P.S: Congrats everyone on their success! If you didn't score high, don' worry! We still have the second sem! See you there! Alhamdullillah...

Tuesday, November 3

Can you believe it? Haha! Neither can I!

Heyya people, I'm back. Only this time, I've got some news.

Okay, firstly, I just want to say thank you to all of you who had made one of my wishes come true. Years ago, I often prayed and tried hard to change who I am. Everyday of my life, I have been struggling with deep thought of my own and those things around me were unbearable. I tried everything but none worked. It only made worse when I did gave up on myself at some point there. Looking back, I am glad and very grateful to accomplish things I thought were impossible. I guess, I didn't see the whole situation completely enough and I used to jump on the first conclusion I had in mind.

Not to accuse anyone or even pointing fingers at others but I think it has something to do with me mixing with people of my own. The new acquaintances I made this year are very much dearest to me. They dare to look into my eyes, kick down the barriers I made within myself and taught me things no one else would too shy to even think about. I shall not say who are these people because you out of all people should know it's you. My new friends I made these past few months are more grown-up, more mature and are independent, of course. Each has their own story to tell, everyone have their dreams upholding in their heart and all of course have fears they have to conquer before our time has come to depart.

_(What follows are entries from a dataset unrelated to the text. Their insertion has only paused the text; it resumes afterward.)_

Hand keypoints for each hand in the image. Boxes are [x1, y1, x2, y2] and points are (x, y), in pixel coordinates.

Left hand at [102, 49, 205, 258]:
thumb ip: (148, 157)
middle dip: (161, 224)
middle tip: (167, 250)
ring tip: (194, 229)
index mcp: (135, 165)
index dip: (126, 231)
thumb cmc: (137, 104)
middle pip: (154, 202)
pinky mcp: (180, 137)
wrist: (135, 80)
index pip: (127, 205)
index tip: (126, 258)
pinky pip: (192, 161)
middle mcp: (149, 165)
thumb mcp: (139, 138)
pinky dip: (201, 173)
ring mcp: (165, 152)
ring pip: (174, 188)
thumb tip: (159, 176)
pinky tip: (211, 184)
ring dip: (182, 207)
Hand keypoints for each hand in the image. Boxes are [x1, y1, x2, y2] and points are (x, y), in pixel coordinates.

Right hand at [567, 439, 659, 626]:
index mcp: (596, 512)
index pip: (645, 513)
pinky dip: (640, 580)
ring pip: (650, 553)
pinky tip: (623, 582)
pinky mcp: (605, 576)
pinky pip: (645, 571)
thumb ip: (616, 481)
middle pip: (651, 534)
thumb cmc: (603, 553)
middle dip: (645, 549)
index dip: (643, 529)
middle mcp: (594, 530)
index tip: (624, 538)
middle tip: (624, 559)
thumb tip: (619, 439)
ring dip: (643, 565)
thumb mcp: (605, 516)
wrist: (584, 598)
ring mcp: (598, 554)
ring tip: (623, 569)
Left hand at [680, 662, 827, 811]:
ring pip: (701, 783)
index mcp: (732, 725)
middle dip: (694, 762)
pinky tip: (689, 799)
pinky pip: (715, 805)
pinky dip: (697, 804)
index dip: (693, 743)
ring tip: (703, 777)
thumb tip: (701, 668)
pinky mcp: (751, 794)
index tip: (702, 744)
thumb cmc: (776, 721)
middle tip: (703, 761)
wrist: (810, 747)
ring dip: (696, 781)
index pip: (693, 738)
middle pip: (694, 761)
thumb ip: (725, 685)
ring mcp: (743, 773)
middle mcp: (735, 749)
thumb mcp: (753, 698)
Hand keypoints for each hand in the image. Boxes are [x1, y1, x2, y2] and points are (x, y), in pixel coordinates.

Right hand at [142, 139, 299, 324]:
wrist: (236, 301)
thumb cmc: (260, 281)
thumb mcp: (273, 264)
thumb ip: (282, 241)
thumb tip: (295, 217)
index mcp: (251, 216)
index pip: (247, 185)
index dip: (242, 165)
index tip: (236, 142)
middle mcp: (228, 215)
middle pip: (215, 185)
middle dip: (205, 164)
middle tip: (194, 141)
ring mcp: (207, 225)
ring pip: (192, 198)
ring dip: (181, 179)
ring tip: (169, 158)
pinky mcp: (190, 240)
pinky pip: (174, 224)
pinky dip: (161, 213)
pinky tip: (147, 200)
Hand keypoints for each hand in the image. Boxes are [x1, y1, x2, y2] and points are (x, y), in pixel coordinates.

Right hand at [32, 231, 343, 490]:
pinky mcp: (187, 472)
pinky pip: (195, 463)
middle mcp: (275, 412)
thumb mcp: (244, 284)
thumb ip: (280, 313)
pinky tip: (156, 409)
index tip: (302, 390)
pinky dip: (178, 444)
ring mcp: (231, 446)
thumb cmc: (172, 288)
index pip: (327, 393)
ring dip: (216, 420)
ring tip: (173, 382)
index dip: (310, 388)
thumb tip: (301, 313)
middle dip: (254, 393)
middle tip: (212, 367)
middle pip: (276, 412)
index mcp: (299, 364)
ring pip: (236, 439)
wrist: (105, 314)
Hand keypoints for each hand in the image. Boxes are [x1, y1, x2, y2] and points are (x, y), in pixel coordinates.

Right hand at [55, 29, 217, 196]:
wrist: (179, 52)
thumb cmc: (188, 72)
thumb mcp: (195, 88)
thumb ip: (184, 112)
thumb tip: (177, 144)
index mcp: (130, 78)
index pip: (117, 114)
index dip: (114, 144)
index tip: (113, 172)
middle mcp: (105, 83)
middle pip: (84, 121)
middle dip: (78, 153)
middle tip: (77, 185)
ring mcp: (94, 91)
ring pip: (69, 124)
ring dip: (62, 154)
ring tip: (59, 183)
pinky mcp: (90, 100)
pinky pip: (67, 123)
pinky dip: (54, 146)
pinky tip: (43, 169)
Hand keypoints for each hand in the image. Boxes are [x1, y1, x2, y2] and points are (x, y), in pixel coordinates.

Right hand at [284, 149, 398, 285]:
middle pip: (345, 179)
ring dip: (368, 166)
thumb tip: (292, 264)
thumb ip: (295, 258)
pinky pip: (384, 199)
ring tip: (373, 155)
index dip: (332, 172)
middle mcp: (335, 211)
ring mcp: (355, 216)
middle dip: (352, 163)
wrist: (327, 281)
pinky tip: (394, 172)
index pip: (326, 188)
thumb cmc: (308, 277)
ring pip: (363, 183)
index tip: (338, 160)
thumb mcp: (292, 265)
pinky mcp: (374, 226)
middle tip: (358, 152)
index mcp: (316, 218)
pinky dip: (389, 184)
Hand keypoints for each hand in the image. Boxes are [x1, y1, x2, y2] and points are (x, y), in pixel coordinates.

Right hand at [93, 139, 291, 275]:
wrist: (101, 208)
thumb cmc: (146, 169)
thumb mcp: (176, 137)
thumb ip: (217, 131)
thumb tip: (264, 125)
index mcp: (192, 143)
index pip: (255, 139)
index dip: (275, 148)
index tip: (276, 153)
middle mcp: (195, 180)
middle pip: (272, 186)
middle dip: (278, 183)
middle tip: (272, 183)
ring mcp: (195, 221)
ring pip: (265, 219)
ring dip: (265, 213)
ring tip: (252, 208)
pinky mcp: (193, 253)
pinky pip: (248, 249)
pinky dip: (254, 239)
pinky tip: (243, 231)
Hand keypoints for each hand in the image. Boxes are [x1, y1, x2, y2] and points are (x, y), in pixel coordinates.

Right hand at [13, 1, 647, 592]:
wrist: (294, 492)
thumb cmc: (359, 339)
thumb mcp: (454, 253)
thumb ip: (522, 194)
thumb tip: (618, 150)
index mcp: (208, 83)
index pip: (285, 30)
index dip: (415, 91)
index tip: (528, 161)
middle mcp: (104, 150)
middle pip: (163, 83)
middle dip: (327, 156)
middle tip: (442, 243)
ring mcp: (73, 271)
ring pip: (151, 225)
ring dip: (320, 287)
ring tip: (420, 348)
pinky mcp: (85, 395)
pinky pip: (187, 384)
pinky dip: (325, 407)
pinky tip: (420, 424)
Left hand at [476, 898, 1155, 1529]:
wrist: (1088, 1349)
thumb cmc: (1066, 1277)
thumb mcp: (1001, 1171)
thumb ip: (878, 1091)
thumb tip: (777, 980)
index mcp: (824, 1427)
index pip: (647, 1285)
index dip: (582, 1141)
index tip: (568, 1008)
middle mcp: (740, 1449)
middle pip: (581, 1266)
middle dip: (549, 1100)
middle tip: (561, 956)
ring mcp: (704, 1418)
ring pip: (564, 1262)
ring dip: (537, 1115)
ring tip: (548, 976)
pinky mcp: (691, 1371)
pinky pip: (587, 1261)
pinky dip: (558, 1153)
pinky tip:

I am proud to say that I have successfully changed. Yes, that is one of my goals since last two years. I was very immature, lack of self-confidence and not surprisingly a spoilt brat back then. Can't say I have totally changed but I did, a bit. My experience as a college student has taught me that, being friends with those people has made me to think and time passes to cure all of my absence of heart. Slowly, I am beginning to feel things whole-heartedly. I was a coward, I was constantly afraid of getting hurt, physically and mentally and I am still now but that feeling is starting to fade away slowly. And when hope was lost for me ,I gave up. But not anymore! My closed ones were hurt by that monster of me. But now, now I stand tall among the crowd. I have drop the feeling of insecure that surrounded me. I gained trust and am giving them all back to the world! My level of confidence is higher than it was before. I can now see situations more clearly. It is as though I didn't have to wear a spectacles or even a contanct lens to see things as sharp as an eagle's eyes.

I am changing, slowly. The progressions I made was beyond words that no single soul can utter right now. Right now, I don't really care what people think of me. I don't want people to take me for granted anymore. I shouldn't be afraid to try new things and meet new people anymore. I have never realised I would have come this far on my journey of becoming the better me. I know some of my friends wouldn't like these changes but know what? I don't care! I am who I'm supposed to be, I am where I am. I have fought inside out with all the strength I never thought I possess and now the world will see the new and better me. Can you believe it? Haha! Neither can I!